Im Gegensatz dazu ist die Wahrscheinlichkeit, dass junge Menschen mit gesundem Immunsystem an einer Sars-CoV-2-Infektion sterben, ohnehin sehr gering. Das Risiko steigt jedoch in den nicht umsonst so bezeichneten Risikogruppen dramatisch an: Die Sterblichkeit bezogen auf alle Infektionen liegt – wenn man die Zahlen aus diesem Review nimmt – bei 25-Jährigen im Bereich von Bruchteilen eines Promille, bei 85-Jährigen liegt sie bei 15 Prozent. Die genauen Zahlen sind umstritten, der grundlegende Sachverhalt ist es nicht: Das Risiko steigt etwa exponentiell mit dem Alter.

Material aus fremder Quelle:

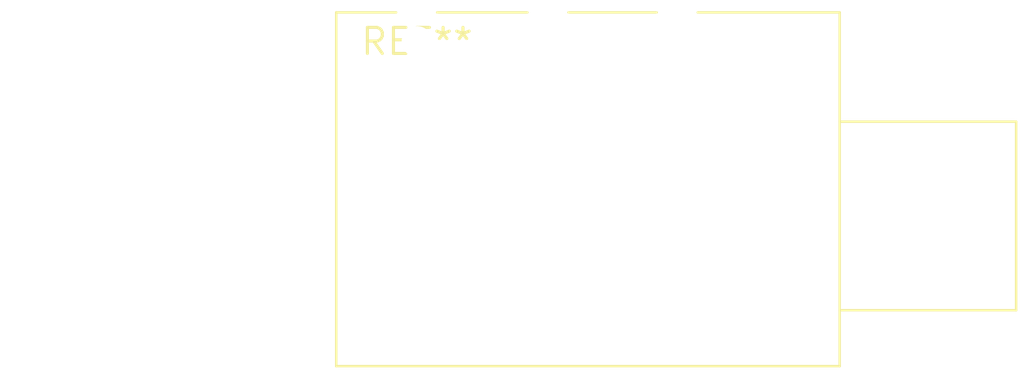
<source format=kicad_pcb>
(kicad_pcb (version 20240108) (generator pcbnew)

  (general
    (thickness 1.6)
  )

  (paper "A4")
  (layers
    (0 "F.Cu" signal)
    (31 "B.Cu" signal)
    (32 "B.Adhes" user "B.Adhesive")
    (33 "F.Adhes" user "F.Adhesive")
    (34 "B.Paste" user)
    (35 "F.Paste" user)
    (36 "B.SilkS" user "B.Silkscreen")
    (37 "F.SilkS" user "F.Silkscreen")
    (38 "B.Mask" user)
    (39 "F.Mask" user)
    (40 "Dwgs.User" user "User.Drawings")
    (41 "Cmts.User" user "User.Comments")
    (42 "Eco1.User" user "User.Eco1")
    (43 "Eco2.User" user "User.Eco2")
    (44 "Edge.Cuts" user)
    (45 "Margin" user)
    (46 "B.CrtYd" user "B.Courtyard")
    (47 "F.CrtYd" user "F.Courtyard")
    (48 "B.Fab" user)
    (49 "F.Fab" user)
    (50 "User.1" user)
    (51 "User.2" user)
    (52 "User.3" user)
    (53 "User.4" user)
    (54 "User.5" user)
    (55 "User.6" user)
    (56 "User.7" user)
    (57 "User.8" user)
    (58 "User.9" user)
  )

  (setup
    (pad_to_mask_clearance 0)
    (pcbplotparams
      (layerselection 0x00010fc_ffffffff)
      (plot_on_all_layers_selection 0x0000000_00000000)
      (disableapertmacros false)
      (usegerberextensions false)
      (usegerberattributes false)
      (usegerberadvancedattributes false)
      (creategerberjobfile false)
      (dashed_line_dash_ratio 12.000000)
      (dashed_line_gap_ratio 3.000000)
      (svgprecision 4)
      (plotframeref false)
      (viasonmask false)
      (mode 1)
      (useauxorigin false)
      (hpglpennumber 1)
      (hpglpenspeed 20)
      (hpglpendiameter 15.000000)
      (dxfpolygonmode false)
      (dxfimperialunits false)
      (dxfusepcbnewfont false)
      (psnegative false)
      (psa4output false)
      (plotreference false)
      (plotvalue false)
      (plotinvisibletext false)
      (sketchpadsonfab false)
      (subtractmaskfromsilk false)
      (outputformat 1)
      (mirror false)
      (drillshape 1)
      (scaleselection 1)
      (outputdirectory "")
    )
  )

  (net 0 "")

  (footprint "Jack_6.35mm_Neutrik_NSJ12HL_Horizontal" (layer "F.Cu") (at 0 0))

)

</source>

Deswegen konzentrierten sich die Impfkampagnen vieler Länder zuerst auf solche am stärksten gefährdeten Gruppen.

Wegen der enormen Unterschiede in der Sterblichkeit zwischen jungen, gesunden Menschen und den Risikogruppen hat der nicht perfekte Schutz durch die Impfungen große Auswirkungen. Wenn die Impfung die Sterblichkeit bei 85 Jahre alten Personen um hypothetische 95 Prozent senken würde, statt 100 Prozent wie in den Studien, haben diese mit den oben genannten Zahlen immer noch ein mehr als 50-fach höheres Sterberisiko als ungeimpfte 25-Jährige. Gleichzeitig sind sie durch die Impfung auch schlechter vor Ansteckung geschützt, als man anhand der Studiendaten an gesunden Menschen erwarten würde.

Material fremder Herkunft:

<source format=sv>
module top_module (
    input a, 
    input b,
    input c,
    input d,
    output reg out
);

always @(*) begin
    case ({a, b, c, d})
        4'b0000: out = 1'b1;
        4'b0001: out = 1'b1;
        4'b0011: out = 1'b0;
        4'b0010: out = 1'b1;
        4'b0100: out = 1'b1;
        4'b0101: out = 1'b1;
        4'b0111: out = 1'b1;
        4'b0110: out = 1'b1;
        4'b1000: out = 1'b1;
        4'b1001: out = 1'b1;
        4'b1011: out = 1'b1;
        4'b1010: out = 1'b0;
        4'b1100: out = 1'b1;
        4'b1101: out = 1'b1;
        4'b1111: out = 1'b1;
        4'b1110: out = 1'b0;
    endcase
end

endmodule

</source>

Das führt zu dem scheinbar paradoxen Resultat: Je weiter die Impfkampagne voranschreitet, desto höher wird potenziell der Anteil der vollständig Geimpften an den Coronatoten. Die Menschen mit erhöhtem Risiko sind bereits überwiegend geimpft, infizieren sich aber in gewissem Maße, und ein Teil stirbt auch daran. Die verbleibenden Ungeimpften dagegen sind weit überwiegend relativ jung mit einem entsprechend niedrigen Sterberisiko. Auch wenn Ungeimpfte den größten Teil der Infizierten ausmachen, bleibt ihr Beitrag zu den Todesfällen vergleichsweise begrenzt – und er sinkt immer weiter, je mehr auch diese Bevölkerungsgruppen geimpft werden.

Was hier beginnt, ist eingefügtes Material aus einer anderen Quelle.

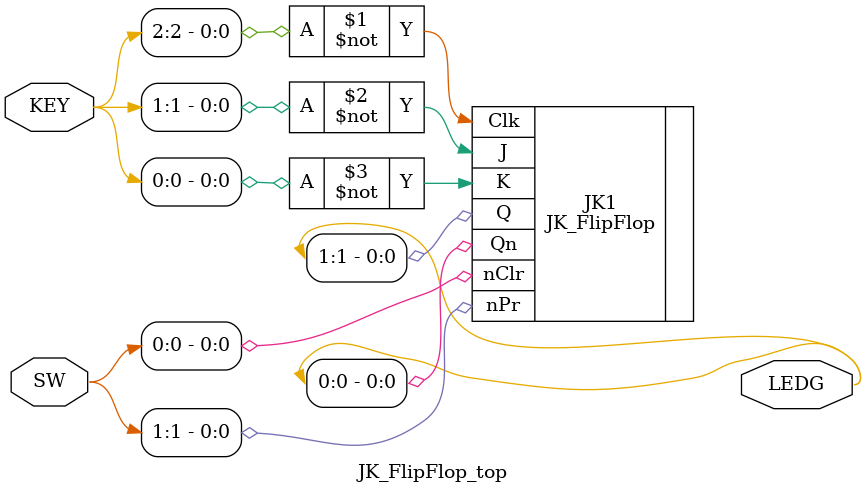
<source format=v>

module JK_FlipFlop_top (
  input  [1:0] SW,      
  input  [2:0] KEY,    
  output [1:0] LEDG   
);

  JK_FlipFlop JK1 (
    .nPr(SW[1]),      
    .nClr(SW[0]),      
    .Clk(~KEY[2]),     
    .J(~KEY[1]),       
    .K(~KEY[0]),       
    .Q(LEDG[1]),       
    .Qn(LEDG[0])
  );

endmodule

</source>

Paradox erscheint das nur deswegen, weil man hier zwei sehr unterschiedliche Dinge leicht verwechselt. Zum einen nämlich die Wahrscheinlichkeit, dass eine an Covid-19 verstorbene Person doppelt geimpft ist, zum anderen aber den umgekehrten Fall, dass eine doppelt geimpfte Person an Covid-19 verstirbt. Beide klingen ähnlich, sind aber unabhängig voneinander. Gerade wenn die Impfungen in allen Altersgruppen sehr gut schützen – worauf derzeit vieles hindeutet –, kann der Anteil an Geimpften an den Verstorbenen deutlich ansteigen. Der entscheidende Indikator für den Schutz, den die Impfungen bieten, ist jedoch, ob unter den Geimpften weniger Menschen krank werden und sterben.